WHAT TO PRODUCE: In the entries below, reproduce the lines verbatim, starting at the line that contains "subtitle Meinungs- und" and stopping after the line that contains "list BTI – Bertelsmann".

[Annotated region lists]
· · ·
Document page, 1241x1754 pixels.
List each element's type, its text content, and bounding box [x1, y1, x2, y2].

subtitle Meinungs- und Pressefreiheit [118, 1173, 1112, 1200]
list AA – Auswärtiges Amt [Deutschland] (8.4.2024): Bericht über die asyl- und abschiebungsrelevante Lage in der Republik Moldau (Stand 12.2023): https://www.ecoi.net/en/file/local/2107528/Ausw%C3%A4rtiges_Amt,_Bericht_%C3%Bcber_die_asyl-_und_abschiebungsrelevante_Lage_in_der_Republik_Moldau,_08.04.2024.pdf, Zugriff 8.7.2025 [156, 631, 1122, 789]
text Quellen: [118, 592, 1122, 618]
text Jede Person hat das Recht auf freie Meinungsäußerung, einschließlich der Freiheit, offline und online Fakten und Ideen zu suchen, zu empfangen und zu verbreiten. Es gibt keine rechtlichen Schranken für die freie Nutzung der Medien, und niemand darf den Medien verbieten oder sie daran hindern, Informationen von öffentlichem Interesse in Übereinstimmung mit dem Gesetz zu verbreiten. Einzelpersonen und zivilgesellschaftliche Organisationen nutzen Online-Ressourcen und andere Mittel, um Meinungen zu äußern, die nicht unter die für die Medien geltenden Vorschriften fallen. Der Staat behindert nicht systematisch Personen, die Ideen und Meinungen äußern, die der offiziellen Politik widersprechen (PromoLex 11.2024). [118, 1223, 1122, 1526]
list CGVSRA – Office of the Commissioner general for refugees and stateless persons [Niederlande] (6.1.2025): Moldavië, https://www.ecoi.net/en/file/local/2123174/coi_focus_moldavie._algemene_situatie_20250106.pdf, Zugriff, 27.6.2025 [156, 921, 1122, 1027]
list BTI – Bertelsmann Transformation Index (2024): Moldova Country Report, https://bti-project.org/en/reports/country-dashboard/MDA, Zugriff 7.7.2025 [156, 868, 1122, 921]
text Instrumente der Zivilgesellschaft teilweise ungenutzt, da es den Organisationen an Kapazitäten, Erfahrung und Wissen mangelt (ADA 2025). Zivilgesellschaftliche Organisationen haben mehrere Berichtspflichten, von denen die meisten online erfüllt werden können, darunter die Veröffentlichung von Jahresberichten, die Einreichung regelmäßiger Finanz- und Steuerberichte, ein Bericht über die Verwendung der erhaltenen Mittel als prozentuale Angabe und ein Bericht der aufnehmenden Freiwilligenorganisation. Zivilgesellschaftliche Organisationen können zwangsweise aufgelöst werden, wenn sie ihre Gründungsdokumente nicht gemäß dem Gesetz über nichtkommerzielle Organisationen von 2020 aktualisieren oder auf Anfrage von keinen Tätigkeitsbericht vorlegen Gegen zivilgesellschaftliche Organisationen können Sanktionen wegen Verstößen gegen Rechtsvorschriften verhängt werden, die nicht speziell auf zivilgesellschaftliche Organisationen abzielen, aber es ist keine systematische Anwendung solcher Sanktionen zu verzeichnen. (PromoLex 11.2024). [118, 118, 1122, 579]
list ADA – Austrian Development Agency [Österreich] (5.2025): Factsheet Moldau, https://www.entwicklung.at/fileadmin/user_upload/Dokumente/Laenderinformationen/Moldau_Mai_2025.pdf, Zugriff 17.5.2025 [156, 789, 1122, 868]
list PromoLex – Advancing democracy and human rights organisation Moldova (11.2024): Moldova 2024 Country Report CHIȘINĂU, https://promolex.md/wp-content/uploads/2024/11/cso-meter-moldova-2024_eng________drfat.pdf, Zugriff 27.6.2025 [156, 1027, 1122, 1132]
· · ·
ANSWER BELOW:
subtitle Meinungs- und Pressefreiheit [118, 1173, 1112, 1200]
list AA – Auswärtiges Amt [Deutschland] (8.4.2024): Bericht über die asyl- und abschiebungsrelevante Lage in der Republik Moldau (Stand 12.2023): https://www.ecoi.net/en/file/local/2107528/Ausw%C3%A4rtiges_Amt,_Bericht_%C3%Bcber_die_asyl-_und_abschiebungsrelevante_Lage_in_der_Republik_Moldau,_08.04.2024.pdf, Zugriff 8.7.2025 [156, 631, 1122, 789]
text Quellen: [118, 592, 1122, 618]
text Jede Person hat das Recht auf freie Meinungsäußerung, einschließlich der Freiheit, offline und online Fakten und Ideen zu suchen, zu empfangen und zu verbreiten. Es gibt keine rechtlichen Schranken für die freie Nutzung der Medien, und niemand darf den Medien verbieten oder sie daran hindern, Informationen von öffentlichem Interesse in Übereinstimmung mit dem Gesetz zu verbreiten. Einzelpersonen und zivilgesellschaftliche Organisationen nutzen Online-Ressourcen und andere Mittel, um Meinungen zu äußern, die nicht unter die für die Medien geltenden Vorschriften fallen. Der Staat behindert nicht systematisch Personen, die Ideen und Meinungen äußern, die der offiziellen Politik widersprechen (PromoLex 11.2024). [118, 1223, 1122, 1526]
list CGVSRA – Office of the Commissioner general for refugees and stateless persons [Niederlande] (6.1.2025): Moldavië, https://www.ecoi.net/en/file/local/2123174/coi_focus_moldavie._algemene_situatie_20250106.pdf, Zugriff, 27.6.2025 [156, 921, 1122, 1027]
list BTI – Bertelsmann Transformation Index (2024): Moldova Country Report, https://bti-project.org/en/reports/country-dashboard/MDA, Zugriff 7.7.2025 [156, 868, 1122, 921]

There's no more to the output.